While acutely conscious of its unique links to the community’s past, the firm manages to combine exceptional stability with deliberate progressivism. Some of its stability can be seen in its deep roots in downtown Boulder, having kept its offices near the intersection of Broadway and Spruce for more than a century (before moving five blocks away to its current location in 2000) and in the remarkable lengths of individual attorneys’ association with the firm, with six attorneys each practicing here more than 40 years. One of the few attorneys who stayed here only a few years was Wiley Rutledge, who was appointed to the United States Supreme Court in 1943. When asked in connection with that appointment about his prior legal experience with the firm, he said that in two years here he had garnered “a variety and volume of experience … which many young men don’t get in five or ten.”

——

Given request A: Gather every row that contains the string "tuning", with case counting toward a match.

Lines of data:
——

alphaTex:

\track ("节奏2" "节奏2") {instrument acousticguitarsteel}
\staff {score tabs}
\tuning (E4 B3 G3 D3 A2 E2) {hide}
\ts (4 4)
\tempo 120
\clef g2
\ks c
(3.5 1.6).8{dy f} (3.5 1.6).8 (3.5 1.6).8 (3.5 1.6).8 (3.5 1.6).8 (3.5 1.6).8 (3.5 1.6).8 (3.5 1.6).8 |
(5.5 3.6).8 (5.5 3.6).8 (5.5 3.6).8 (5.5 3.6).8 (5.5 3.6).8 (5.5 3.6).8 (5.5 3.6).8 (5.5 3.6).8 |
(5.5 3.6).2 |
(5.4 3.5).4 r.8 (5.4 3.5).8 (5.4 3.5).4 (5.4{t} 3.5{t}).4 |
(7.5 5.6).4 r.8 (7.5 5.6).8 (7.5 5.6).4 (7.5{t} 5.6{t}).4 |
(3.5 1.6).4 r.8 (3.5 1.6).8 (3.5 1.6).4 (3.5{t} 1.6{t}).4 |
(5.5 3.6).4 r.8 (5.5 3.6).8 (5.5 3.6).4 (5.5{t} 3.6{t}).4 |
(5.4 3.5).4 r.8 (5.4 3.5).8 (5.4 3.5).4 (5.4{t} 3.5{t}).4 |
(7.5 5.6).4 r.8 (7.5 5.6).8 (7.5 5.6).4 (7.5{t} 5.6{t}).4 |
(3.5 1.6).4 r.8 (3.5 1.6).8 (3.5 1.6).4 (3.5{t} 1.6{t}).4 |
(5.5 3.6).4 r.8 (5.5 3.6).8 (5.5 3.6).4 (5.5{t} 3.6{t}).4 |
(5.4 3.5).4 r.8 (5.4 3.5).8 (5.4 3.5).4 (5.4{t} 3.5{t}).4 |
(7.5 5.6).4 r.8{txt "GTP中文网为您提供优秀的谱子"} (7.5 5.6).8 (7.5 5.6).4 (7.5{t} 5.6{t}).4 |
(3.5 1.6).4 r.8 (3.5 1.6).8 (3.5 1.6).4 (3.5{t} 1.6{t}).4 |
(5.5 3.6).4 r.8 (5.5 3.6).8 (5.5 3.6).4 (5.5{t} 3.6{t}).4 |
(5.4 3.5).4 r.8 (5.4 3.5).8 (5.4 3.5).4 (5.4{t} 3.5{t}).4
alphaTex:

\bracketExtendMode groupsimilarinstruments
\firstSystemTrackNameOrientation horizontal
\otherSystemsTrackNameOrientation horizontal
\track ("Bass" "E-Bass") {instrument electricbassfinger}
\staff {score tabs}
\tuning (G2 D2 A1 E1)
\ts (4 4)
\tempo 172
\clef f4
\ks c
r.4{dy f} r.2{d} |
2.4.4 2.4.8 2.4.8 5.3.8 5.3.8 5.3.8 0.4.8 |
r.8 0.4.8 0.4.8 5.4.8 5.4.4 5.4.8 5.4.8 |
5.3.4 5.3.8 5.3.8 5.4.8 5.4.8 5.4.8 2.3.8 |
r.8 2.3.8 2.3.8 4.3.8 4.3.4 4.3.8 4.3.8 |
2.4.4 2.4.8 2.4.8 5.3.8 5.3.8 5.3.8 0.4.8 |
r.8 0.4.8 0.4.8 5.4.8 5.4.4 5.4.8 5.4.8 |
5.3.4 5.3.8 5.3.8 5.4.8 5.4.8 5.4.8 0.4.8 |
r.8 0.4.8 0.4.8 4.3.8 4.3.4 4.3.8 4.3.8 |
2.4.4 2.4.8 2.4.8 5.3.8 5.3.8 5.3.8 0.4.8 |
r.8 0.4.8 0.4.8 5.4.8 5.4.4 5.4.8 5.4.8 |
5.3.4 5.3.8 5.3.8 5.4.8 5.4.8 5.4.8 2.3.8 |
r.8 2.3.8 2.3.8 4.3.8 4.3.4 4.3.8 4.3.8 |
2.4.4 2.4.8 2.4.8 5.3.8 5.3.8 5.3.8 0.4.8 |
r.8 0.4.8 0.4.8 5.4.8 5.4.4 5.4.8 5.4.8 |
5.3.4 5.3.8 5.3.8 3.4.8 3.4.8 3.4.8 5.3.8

——

Given request B: Summarize the passage about the law firm in two sentences.

Answer A:
\tuning (E4 B3 G3 D3 A2 E2) {hide}
\tuning (G2 D2 A1 E1)

Answer B: The firm combines exceptional stability with deliberate progressivism. Its stability shows in more than a century of offices near Broadway and Spruce in downtown Boulder before a move five blocks away in 2000, and in six attorneys who each practiced there more than 40 years.